A federal judge has dismissed a case launched by cardroom operator Maverick Gaming that sought to invalidate tribal sports betting compacts in the Evergreen State.
The case’s failure means that Maverick’s push for sports betting a within neighborhood cardrooms is for now dead.
The federal lawsuit – which was filed in January 2022 – sought to challenge tribal sports betting compacts which granted tribes exclusive rights to offer some forms of gaming – notably sports betting – in Washington non-tribal commercial gaming properties.
State tribal interests have characterized the suit as a direct attack on the Indian Gaming Regulatory Act (IGRA), the 1988 federal law which provides the legal basis for tribal gaming.
The dispute dates back to March 2020 when governor Jay Inslee signed into the law House Bill 2638 which legalized in-person sports betting at Class III gaming facilities.
Nine state tribes were authorized to offer sports betting in September 2021, after their state gaming compacts were altered.
Maverick argued that the law was being used to shield tribes against competition and create monopolies for certain forms of gaming – while state tribes have argued that the operator’s suit aimed to invalidate tribal compacts in their entirety.
Motion to dismiss
In September, the Shoalwater Bay Tribe filed a motion seeking to dismiss the legal action, arguing that – even though the tribe was not named in the proceedings due to their sovereign immunity – “Washington tribes were the true targets of the suit”.
Federal judge David Estudillo concurred.
“The court finds that Shoalwater has not waived its sovereign immunity and cannot be joined to this action… Absent an express waiver by Congress or a clear and unequivocal waiver by the tribe, tribes retain sovereign immunity from suit,” Estudillo wrote in his ruling.
The Chair of the Shoalwater Bay Tribe Charlene Nelson argued that the ruling substantiated the tribe’s assentation that Maverick’s suit was an attempt to undermine the sovereign rights of Indian tribes nationally, as well as on a state level.
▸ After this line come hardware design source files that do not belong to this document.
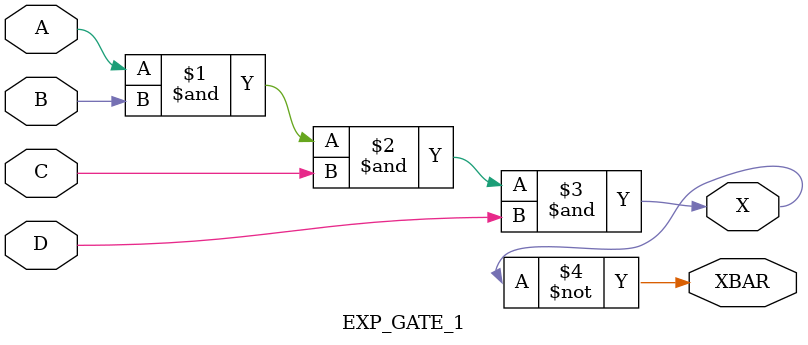
<source format=v>
module EXP_GATE_1(input A,input B,input C,input D,output X,output XBAR);
assign X = A & B & C & D;
assign XBAR = ~X;
endmodule

</source>
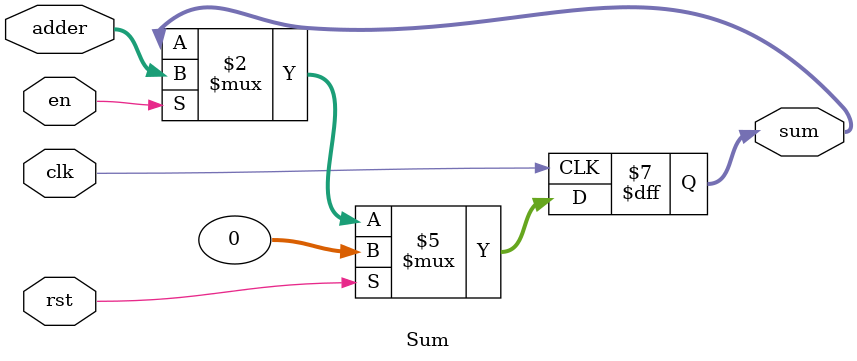
<source format=v>
`timescale 1ns / 1ps
module Sum(
    input rst,
	 input clk,
	 input en,
	 input [31:0] adder,
	 output reg [31:0] sum
	 );
	 
	 always @ (posedge clk) begin
		if (rst) sum <= 0;
		else begin
			if (en) begin
				sum <= adder;
			end
		end
	 end


endmodule

</source>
“We appreciate that Judge Estudillo understood that and has now dismissed the case,” she said.
“This is an important legal victory,” added the executive director of the Washington Indian Gaming Association, Rebecca George. “Maverick’s lawsuit was a direct attack on the federal Indian Gaming Regulatory Act (IGRA), which over the last three decades has been a pathway for tribes to regain their self-reliance by generating revenue to lift tribal communities out of poverty and despair.
“It is also a strong ratification of the collaborative and productive relationship that Washington’s tribes have developed with state and federal officials to create a safe, limited and well-regulated system of gaming in Washington State.”